Teatro i dodici anni di Laminarie di un libro. Uno sguardo sulla tragedia con lo stupore dei bambini
Notizia pubblicata il 01 gennaio 2009
Categoria notizia : Spettacoli
CERCARE la meraviglia, amplificare lo stupore, esaltare il potere delle sensazioni sui sentieri che solcano forme di comunicazione non verbali, basate, a volte, sulla purezza ‘assoluta’ delle emozioni, dello ‘scambio’.
Laminarie è una compagnia teatrale di Bologna che attraversa il mondo, che racconta il ‘potere’ della creatività di un artista come Jackson Pollock (al quale hanno dedicato uno spettacolo, rappresentato anche a New York), per poi esplorare le vie di Mostar, ex Jugoslavia, dove hanno lavorato in spazi drammatici e dismessi, entrando nelle pieghe oscure della ‘tragedia’. E proprio Tragedia e Fiaba. Il teatro di Laminarie, 1996-2008 si chiama il libro che Bruna Gambarelli, anima del gruppo ha scritto con Claudio Meldolesi, docente di drammaturgia al Dams.

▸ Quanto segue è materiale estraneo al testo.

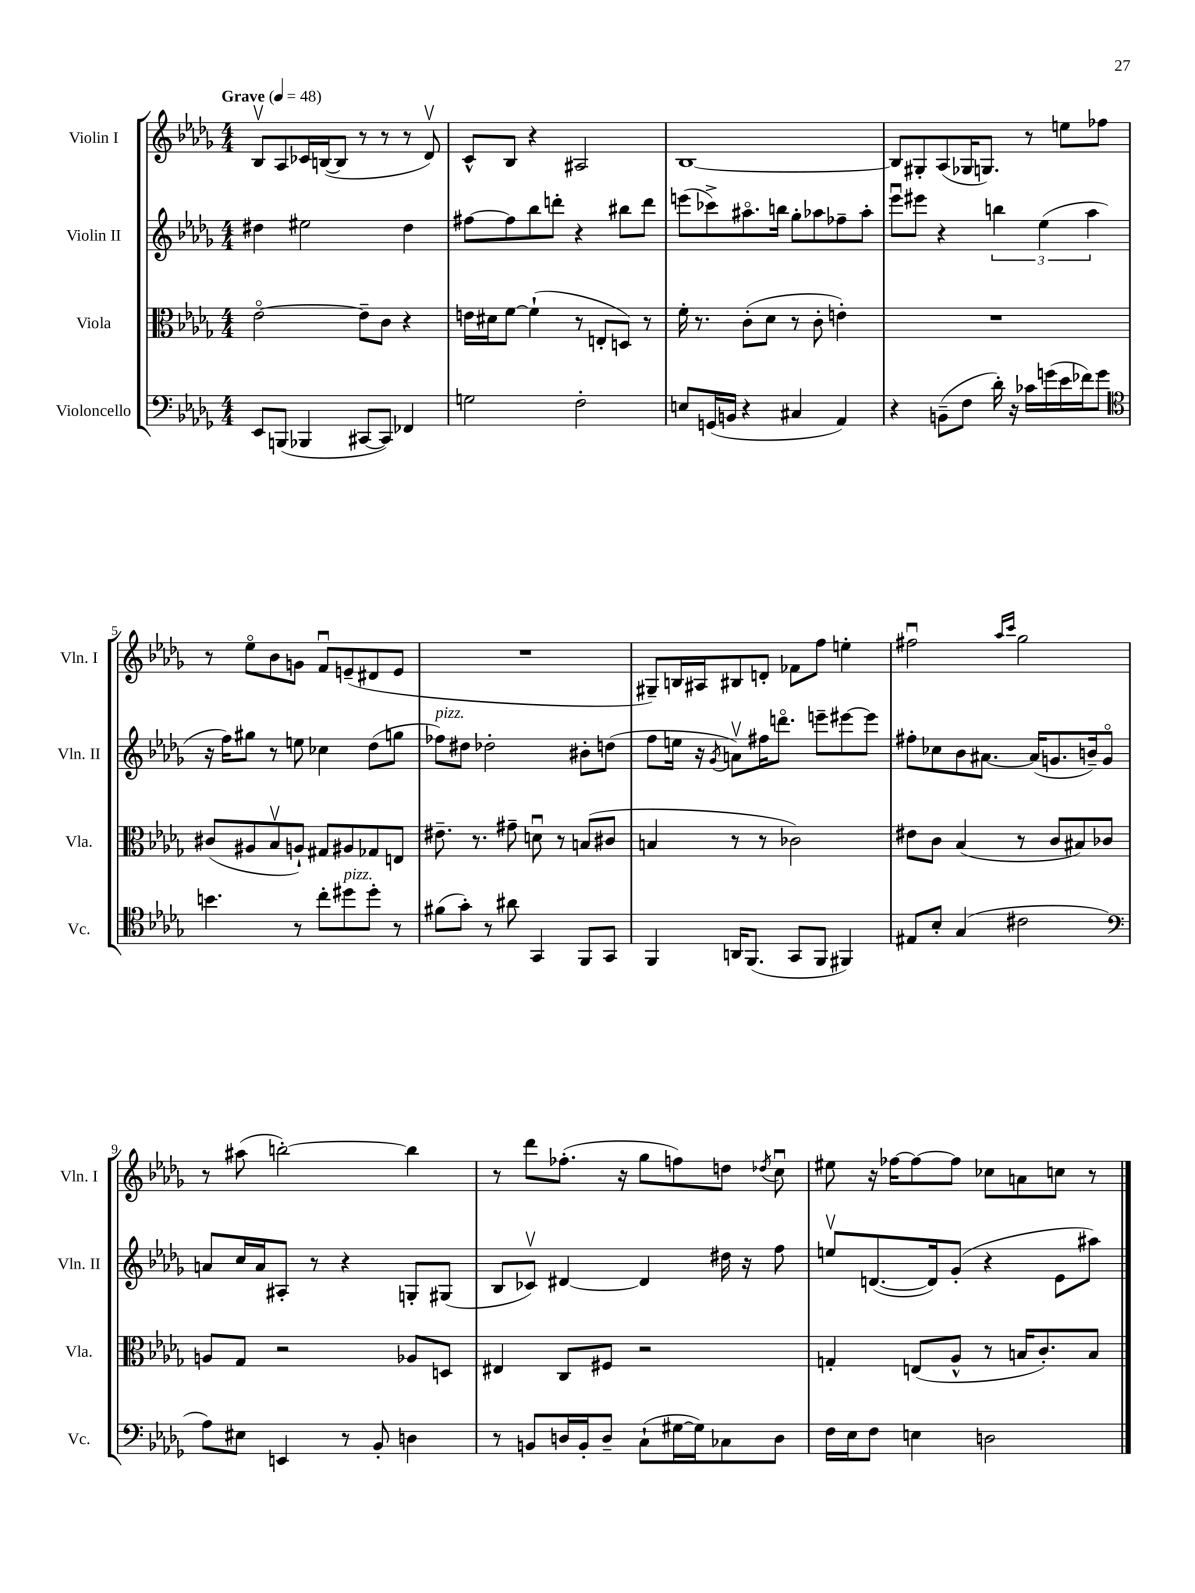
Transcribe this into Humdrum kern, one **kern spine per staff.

**kern	**kern	**kern	**kern
*part4	*part3	*part2	*part1
*staff4	*staff3	*staff2	*staff1
*I"Violoncello	*I"Viola	*I"Violin II	*I"Violin I
*I'Vc.	*I'Vla.	*I'Vln. II	*I'Vln. I
*clefF4	*clefC3	*clefG2	*clefG2
*k[b-e-a-d-g-]	*k[b-e-a-d-g-]	*k[b-e-a-d-g-]	*k[b-e-a-d-g-]
*M4/4	*M4/4	*M4/4	*M4/4
*MM48	*MM48	*MM48	*MM48
=1	=1	=1	=1
!	!	!	!LO:TX:a:B:t=Grave
8EE-/L	[2e-\	4dd#X\	8B-v/L
(8BBBn/J	.	.	8A-/
4BBB-X/	.	2ee#X\	16c-X/L
.	.	.	([16Bn/J
.	.	.	8B/J]
[8CC#X/L	8e-~\L]	.	8r
8CC#/J])	8c\J	.	8r
4FF-X/	4r	4dd#\	8r
.	.	.	8d-v/)
=2	=2	=2	=2
2Gn\	16en\LL	[8ff#X\L	8c^^/L
.	16d#X\J	.	.
.	[8f\J	8ff#\]	8B-/J
.	(4f`\]	8bb-\	4r
.	.	8dddn'\J	.
2F'\	8r	4r	2A#X/
.	8En'/L	.	.
.	8Dn/J)	8bb#X\L	.
.	8r	8ddd\J	.
=3	=3	=3	=3
8En/L	16f'\	(8eeen\L	[1B-
.	8.r	.	.
(16GGn/L	.	8ccc-X^\)	.
16BBn/JJ	.	.	.
4r	(8c'\L	8.aa#X\	.
.	8d-\J	.	.
.	.	16bbn\Jk	.
4C#X/	8r	8gg-'\L	.
.	8c'\	8aa-X\	.
4AA-/)	4en'\)	8ff-X~\	.
.	.	8aa-'\J	.
=4	=4	=4	=4
4r	1r	8eee-u\L	8B-/L]
.	.	8eee#X\J	8G#X'/
(8BBn~\L	.	4r	(8A-/
8F\J	.	.	16G-X/K
.	.	.	8.Gn/J)
16d-'\)	.	6bbn\	.
16r	.	.	.
16c-X\LL	.	.	8r
.	.	(6ee-\	.
(16gn\	.	.	.
16e-\	.	.	8een\L
16f-X\J)	.	.	.
.	.	6aa-\	.
8g\J	.	.	8ff-X\J
!!LO:LB:g=z
=5	=5	=5	=5
*clefC4	*	*	*
4.bn\	(8c#X/L	16r	8r
.	.	16ff\KL)	.
.	8A#X/	8gg#X\J	8ee-\L
.	8B-v/	8r	8b-\
8r	8An`/J)	8een\	8gn\J
8cc'\L	8G#X/L	4cc-X\	8fu/L
!LO:TX:a:i:t=pizz.	!	!	!
8dd#X\	8A#X/	.	(8en~/
8dd#'\J	8G-X/	(8dd-\L	8d#X/
8r	8En/J	8ggn\J	8e/J
=6	=6	=6	=6
!	!	!LO:TX:a:i:t=pizz.	!
(8f#X\L	8.e#X~\	8ff-X\L)	1r
8g-'\J)	.	8dd#X\J	.
.	8.r	.	.
8r	.	2dd-X'\	.
8a#X\	8g#X~\	.	.
4GG-/	8dnu\	.	.
.	8r	.	.
8FF/L	(8Bn/L	8b#X'\L	.
8GG-/J	8c#X/J	(8ddn\J	.
=7	=7	=7	=7
4FF/	4Bn/	8ff\L	8G#X~/L)
.	.	16een\Jk	16Bn/L
.	.	16r	16A#X/J
.	.	8qg-/	.
16AAn/KL	8r	8anv\L)	8B#X/
(8.FF/J	.	.	.
.	8r	16ff#X\K	8dn'/J
.	.	8.dddn\J	.
8GG-/L	2c-X\)	.	8f-X\L
8FF/J	.	8eeen~\L	8ff\J
4FF#X/)	.	[8eee#X\	4een'\
.	.	8eee#\J]	.
=8	=8	=8	=8
8E#X/L	8e#X\L	8ff#X'\L	2ff#Xu\
8B-'/J	8c\J	8cc-X\	.
(4G-/	(4B-/	8b-\	.
.	.	[8.a#X\J	.
.	.	.	16qqaa-/LL
.	.	.	16qqccc/JJ
2c#X\	8r	.	2gg-\
.	.	(16a#/KL]	.
.	8c/L	8.gn/	.
.	8B#X/)	.	.
.	.	16bn~/k)	.
.	8c-X/J	8g/J	.
!!LO:LB:g=z
=9	=9	=9	=9
*clefF4	*	*	*
8A-\L)	8An/L	8an/L	8r
8E#X\J	8G-/J	16cc/L	(8aa#X\
.	.	16a/J	.
4EEn/	2r	8A#X'/J	[2bbn'\)
.	.	8r	.
8r	.	4r	.
8BB-'/	.	.	.
4Dn\	8A-X/L	8Gn'/L	4bb\]
.	8Dn/J	(8G#X/J	.
=10	=10	=10	=10
8r	4E#X/	8B-/L	8r
8BBn/L	.	8c-Xv/J)	8ddd-\L
16Dn/L	8C/L	[4d#X/	(8.ff-X'\J
16BB'/J	.	.	.
8D~/J	8F#X/J	.	.
.	.	.	16r
(8C`\L	2r	4d#/]	8gg-\L
[16G#X\L	.	.	8ffn\)
16G#\J])	.	.	.
8C-X\	.	16dd#X\	8ddn\J
.	.	16r	.
.	.	.	8qdd-X/
8D\J	.	8ff\	8ccu\
=11	=11	=11	=11
16F\LL	4Gn'/	8eenv/L	8ee#X\
16E-\J	.	.	.
8F\J	.	([8.dn/	16r
.	.	.	[16ff-X\KL
4En\	(8En/L	.	8ff-\_
.	.	16d/k])	.
.	8A-^^/J	(8g-'/J	8ff-\J]
2Dn\	8r	4r	8cc-X\L
.	16Bn/KL	.	8an\
.	8.c'/)	.	.
.	.	8e-\L	8ccn\J
.	8B/J	8aa#X\J)	8r
==	==	==	==
*-	*-	*-	*-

Un teatro sospeso tra il piacere della fiaba e il cuore ‘tragico’ dello spettacolo. «Sì, perché Laminarie parla all’infanzia — spiega l’autrice — partendo dalla fiaba popolare, mentre quando ci rivolgiamo agli adulti, il senso della ‘tragedia’ è l’essenza dei nostri lavori. C’è sempre il desiderio di indagare le possibilità infinite che offre il linguaggio quando ‘accetta’ di sperimentare».
Uno degli aspetti più interessanti del pecorrso che tracciate nel libro riguarda l’apertura di Laminarie alle emozioni dell’arte contemporanea. «Sì, l’atto teatrale è una continua scoperta di espressioni diverse, nei nostri lavori entra l’immaginario che costituisce il nostro patrimonio culturale, quello che negli anni abbiamo conosciuto. Il nostro teatro si nutre di tutto quello che arriva dalle altre arti. Dalla letteratura, dal pensiero critico del ’900 e dalle arti visive. C’è sempre una ricerca profonda sull’importanza della scena, sul disegno “architettonico” che avvolge i nostri spettacoli. Come se gli occhi potessero percepire quello che non può essere raccontato dalle parole».
Anche le parole che scegliete sono frutto di una indagine profonda.
«I nostri lavori nascono sempre da testi di autori che non hanno scritto per il teatro. Abbiamo affrontato Kafka, Canetti, Simone Veil, scrittori importantissimi, che non non erano però drammaturghi. Ci ha conquistato la qualità della loro scrittura, che cercavamo di rappresentare scolpendo quelle narrazioni, usandole quasi fossero oggetti scenici. Sono sempre parti molto brevi, pagine ‘estratte’ dall’opera che si tramutano in elementi che ‘segnano’ l’ambiente».
Una scelta ‘naturale’.
«Sì, noi partiamo da un’urgenza espressiva. Ad esempio nel nostro primo lavoro volevamo parlare di oppressione, emotiva e fisica. E’ stato inevitabile ‘incontrare’ Kafka e le sue ‘Lettere al Padre’, era l’autore che meglio descriveva quella condizione, pur non avendo mai scritto per il teatro».
Dal libro emerge la volontà di fare un teatro sociale.
«Il teatro, per noi, è sempre politico. In alcuni momenti Laminarie ha avvertito la necessità di dialogare con la tragedia. E’ avvenuto quando siamo stati in Bosnia durante la guerra. Ma trovo che fare teatro in guerra e parlare invece ai bambini abbia lo stesso significato ‘civile’».